Rz. 93o

Nach Rechtsauffassung der Finanzverwaltung ist eine Verwirklichung des Ergänzungstatbestandes des § 1 Abs. 3a GrEStG nicht ausgeschlossen, wenn zuvor bereits der Ergänzungstatbestand des § 1 Abs. 3 GrEStG verwirklicht worden war. Diese Rechtsauffassung wird in der Literatur teilweise heftig kritisiert (vgl. z. B. Liekenbrock/Joisten, in Ubg 2013, 743ff.). In derartigen Fällen ist allerdings die Anrechnungsregelung des § 1 Abs. 6 GrEStG zu beachten, die sich auch auf § 1 Abs. 3a GrEStG erstreckt. Der Gesetzgeber hat mit Art. 26 Nr. 1 Buchst. b AmtshilfeRLUmsG die Neuregelung des § 1 Abs. 3a GrEStG in den Tatbestand des § 1 Abs. 6 S. 1 GrEStG mit einbezogen. Danach wird, wenn einem steuerbaren Rechtsvorgang nach § 1 Abs. 3a GrEStG ein anderer grunderwerbsteuerbarer Rechtsvorgang i. S. v. § 1 Abs. 1, Abs. 2 oder Abs. 3 GrEStG vorausgegangen ist, die Steuer gem. § 1 Abs. 6 S. 2 GrEStG nur insoweit erhoben, als die Bemessungsgrundlage für den nachfolgenden Rechtsvorgang den Betrag übersteigt, von dem beim vorausgegangenen Rechtsvorgang die Steuer berechnet worden ist. Die gleiche Rechtsfolge tritt ein, wenn ein steuerbarer Rechtsvorgang i. S. d. § 1 Abs. 1, Abs. 2 oder Abs. 3 GrEStG einem steuerbaren Rechtsvorgang nach § 1 Abs. 3a GrEStG nachfolgt. Die Anwendung des § 1 Abs. 6 GrEStG setzt allerdings auch hier sowohl eine Grundstücks- als auch eine Erwerberidentität voraus (vgl. Tz. 6 der gleich lautenden Ländererlasse zur Anwendung des § 1 Abs. 3a GrEStG v. 9.10.2013, BStBl I 2013, 1364 sowie Rz. 97 und Rz. 98).

 
Praxis-Beispiel

Die A-AG ist zu 85 % an der C-GmbH beteiligt. Die restlichen 15 % der Anteile an der C-GmbH hält die B-AG. Die C-GmbH ist zu 96 % an der grundbesitzenden E-GmbH beteiligt, die restlichen 4 % der Anteile an der E-GmbH hält die D-GmbH.

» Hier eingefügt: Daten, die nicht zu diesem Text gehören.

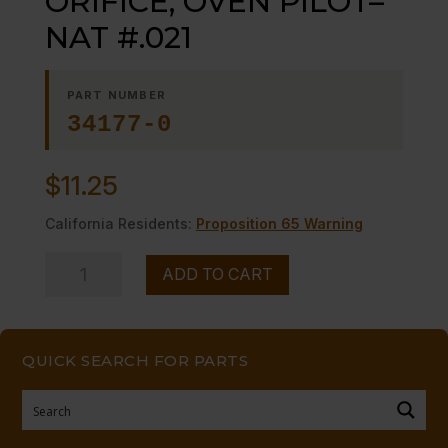
ORIFICE, OVEN PILOT–
NAT #.021
PART NUMBER
34177-0
$
11.25
California Residents:
Proposition 65 Warning
ORIFICE,
ADD TO CART
OVEN
PILOT-
-
QUICK SEARCH FOR PARTS
NAT
#.021
quantity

Im Jahr 2011 erwirbt die A-AG von der B-AG 10 % der Anteile an der C-GmbH und stockt dadurch ihre Beteiligung an der C-GmbH auf 95 % auf. Im Dezember 2013 überträgt die B-AG nochmals vier Fünftel der ihr verbliebenen Anteile an der C-GmbH auf die A-AG, die dadurch 99 % der Anteile an der C-GmbH hält. Der Grundbesitz der E-GmbH hat sich im Zeitraum von 2011 bis Dezember 2013 nicht verändert.

Mit der Anteilsübertragung von der B-AG auf die A-AG im Jahr 2011 ist der Tatbestand des § 1 Abs. 3 GrEStG verwirklicht. Durch die Übertragung werden erstmals mittelbar mindestens 95 % der Anteile an der grundbesitzenden E-GmbH in der Hand der A-AG vereinigt.

Durch die weitere Übertragung der Anteile der C-GmbH in Höhe von 4 % im Dezember 2013 wird die bereits bestehende mittelbare Vereinigung der Anteile der grundbesitzenden E-GmbH in der Hand der A-AG lediglich verstärkt. Dadurch wird der Tatbestand des § 1 Abs. 3 GrEStG nicht nochmals verwirklicht. Durch den Rechtsvorgang der Anteilsübertragung kommt es jedoch erstmalig zu einer wirtschaftlichen Vereinigung der Anteile der E-GmbH in der Hand der A-AG. Denn die A-AG ist nunmehr über die C-GmbH mittelbar zu 95,04 % wirtschaftlich an der grundbesitzenden E-GmbH beteiligt. Damit ist der Tatbestand des § 1 Abs. 3a GrEStG erfüllt.

Da die A-AG Erwerberin sowohl bei der vorangegangenen Tatbestandverwirklichung des § 1 Abs. 3 GrEStG als auch bei der nachfolgenden Tatbestandverwirklichung des § 1 Abs. 3a GrEStG und zudem auch die Grundstücksidentität gewahrt ist, kommt die Anrechnungsregelung des § 1 Abs. 6 GrEStG zur Anwendung.